Plus de 18 000 victimes, une catastrophe nucléaire, et une région sinistrée pour des décennies, c’est le bilan du mégaséisme et du tsunami qui a frappé le Japon en 2011. Or cette menace reste présente au Japon, car l’archipel est situé au carrefour de plusieurs zones de faille. Pour les surveiller et surtout mieux comprendre leur dynamique, le pays a mis à la disposition de la communauté scientifique, un bateau de forage océanique profond, le Chikyu. Sa dernière mission qui s’est achevée en décembre dernier avait pour objectif de venir inspecter la zone de faille du mégaséisme de 2011, avec à son bord, Marianne Conin, une des responsables scientifiques de cette expédition internationale.
- Sous 7 km d'eau, il y a des pressions extraordinaires. Donc, quand on va forer, il faut que l'on descende un train de tiges. Il nous faut plusieurs heures, une quinzaine d'heures pour atteindre le plancher océanique, en vissant le train de tiges. Une fois qu'on les a atteints, il faut que l’on déploie des caméras sous-marines pour voir exactement le plancher océanique, être sûr qu'on n'est pas en train de forer dans une falaise, par exemple. On a le positionnement de cette caméra par rapport au bateau, et il faut imaginer qu'on a des courants marins extrêmement forts dans cette région. Si vous avez le bateau qui est là, avec 7 km de tuyaux, et bien, en fonction des courants, il peut être relativement loin du bateau. Et puis ensuite, on va commencer le forage. On va forer un petit trou. Le trou, il faut imaginer qu’il fait dix centimètres de diamètre, à peu près, dans des zones où c’est fracturé, qui ont subi un "magnitude 9", donc, il y a des choses qui peuvent s'effondrer. Ça, c'est un des challenges. On va aussi forer différentes natures de roches : une fois qu'on a passé les sédiments, qu'on a passé ces zones de faille, et la zone de faille principale, en dessous, on s'attend à trouver des "cherts" qui sont un peu des silex. Si vous avez déjà manipulé des silex, ce sont des roches très très dures, et qui se cassent. Si elles se cassent et qu'elles tombent sur le train de tiges, elles peuvent le bloquer. Après, on veut essayer d'aller forer dans les basaltes, cette roche magmatique très dure, qui se trouve au toit de la croûte océanique. Donc c'est vraiment un challenge très important.

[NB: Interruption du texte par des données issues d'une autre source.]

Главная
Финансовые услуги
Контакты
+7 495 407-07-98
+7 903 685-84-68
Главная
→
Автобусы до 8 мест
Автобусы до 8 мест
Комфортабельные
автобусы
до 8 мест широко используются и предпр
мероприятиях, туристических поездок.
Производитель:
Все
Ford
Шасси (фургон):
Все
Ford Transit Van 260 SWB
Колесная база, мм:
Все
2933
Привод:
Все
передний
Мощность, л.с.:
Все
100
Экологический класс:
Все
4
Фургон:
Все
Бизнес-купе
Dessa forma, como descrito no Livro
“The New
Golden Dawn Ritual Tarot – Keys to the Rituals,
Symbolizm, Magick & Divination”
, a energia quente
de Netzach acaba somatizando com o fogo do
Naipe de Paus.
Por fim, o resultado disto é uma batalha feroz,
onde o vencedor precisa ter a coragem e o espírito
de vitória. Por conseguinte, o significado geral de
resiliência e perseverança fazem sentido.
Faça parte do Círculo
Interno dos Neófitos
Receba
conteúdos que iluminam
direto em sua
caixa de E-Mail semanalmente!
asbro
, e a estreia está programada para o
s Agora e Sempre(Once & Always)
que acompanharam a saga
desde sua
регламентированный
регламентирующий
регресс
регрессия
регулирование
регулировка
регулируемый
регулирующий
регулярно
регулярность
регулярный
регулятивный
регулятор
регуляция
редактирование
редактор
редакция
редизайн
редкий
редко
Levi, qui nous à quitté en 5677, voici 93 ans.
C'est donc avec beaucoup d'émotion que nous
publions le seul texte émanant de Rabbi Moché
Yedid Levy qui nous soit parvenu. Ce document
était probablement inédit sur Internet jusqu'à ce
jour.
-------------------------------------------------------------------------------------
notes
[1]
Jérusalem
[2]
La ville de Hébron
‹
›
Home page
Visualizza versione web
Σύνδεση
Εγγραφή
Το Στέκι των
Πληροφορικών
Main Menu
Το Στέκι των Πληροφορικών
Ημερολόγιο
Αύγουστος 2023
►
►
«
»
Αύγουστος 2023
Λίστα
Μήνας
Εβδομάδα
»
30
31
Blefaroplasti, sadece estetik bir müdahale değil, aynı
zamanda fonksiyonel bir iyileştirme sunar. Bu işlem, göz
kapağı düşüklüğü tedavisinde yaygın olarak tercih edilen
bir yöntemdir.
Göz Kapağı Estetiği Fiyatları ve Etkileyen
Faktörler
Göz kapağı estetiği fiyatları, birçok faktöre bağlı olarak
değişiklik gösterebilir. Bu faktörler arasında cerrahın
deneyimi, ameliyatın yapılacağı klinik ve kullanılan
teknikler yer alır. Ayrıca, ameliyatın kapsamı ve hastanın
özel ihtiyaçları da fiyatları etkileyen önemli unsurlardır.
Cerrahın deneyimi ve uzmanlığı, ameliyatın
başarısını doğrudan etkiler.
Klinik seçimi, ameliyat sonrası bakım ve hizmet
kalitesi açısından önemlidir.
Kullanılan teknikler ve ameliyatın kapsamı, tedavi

50 scientifiques se sont relayés à bord pendant 4 mois, en travaillant comme l’ensemble de l’équipage, 24h/24. L’expédition a permis de remonter à bord plus d’un kilomètre de carottes, qui ont été coupées en deux. Une première moitié va être observée millimètres par millimètres, et échantillonnée. Et l’autre archivée. L’objectif : comprendre les processus de réparation des failles après des mégaséismes, étudier la structure de cette zone de subduction et la circulation de l'eau. L’expédition a également permis d’installer un observatoire dont les données seront relevées lors d’une prochaine expédition dans une dizaine de mois. Dans cette zone, la probabilité d’un nouveau séisme dévastateur dans les prochaines années est désormais faible. En revanche d’autres failles sont, elles, observées en temps réel car le risque de mégaséisme y est majeur.
- Dans d’autres zones de subduction, on a carrément relié ces observatoires avec des câbles sous-marins et donc la donnée arrive en temps réel. Donc ça, c'est ce qui se passe au Sud-Japon, dans la zone de Nankai, sur laquelle j'ai beaucoup travaillé également. C'est une zone où l'aléa est extrêmement fort, parce qu'on attend une magnitude supérieure à 8.5 donc un mégaséisme, et surtout les côtes sont plus proches. Si, par exemple, dans la zone de Nankai, qui est au sud de Tokyo, on a un mégaséisme, la vague mettra moins de 5 minutes pour arriver à toucher les côtes, quand elle a mis une heure au niveau de Tohoku, et c'est très surveillé.
L’inquiétude est donc vive au Japon : une alerte au mégaséisme a été lancée le 9 aout 24 par le premier ministre après une secousse de magnitude 7,1, et début 2025 la probabilité d’un mégaséisme dans la zone de Nankai dans les 30 prochaines années a été revu à la hausse pour atteindre désormais les 80%.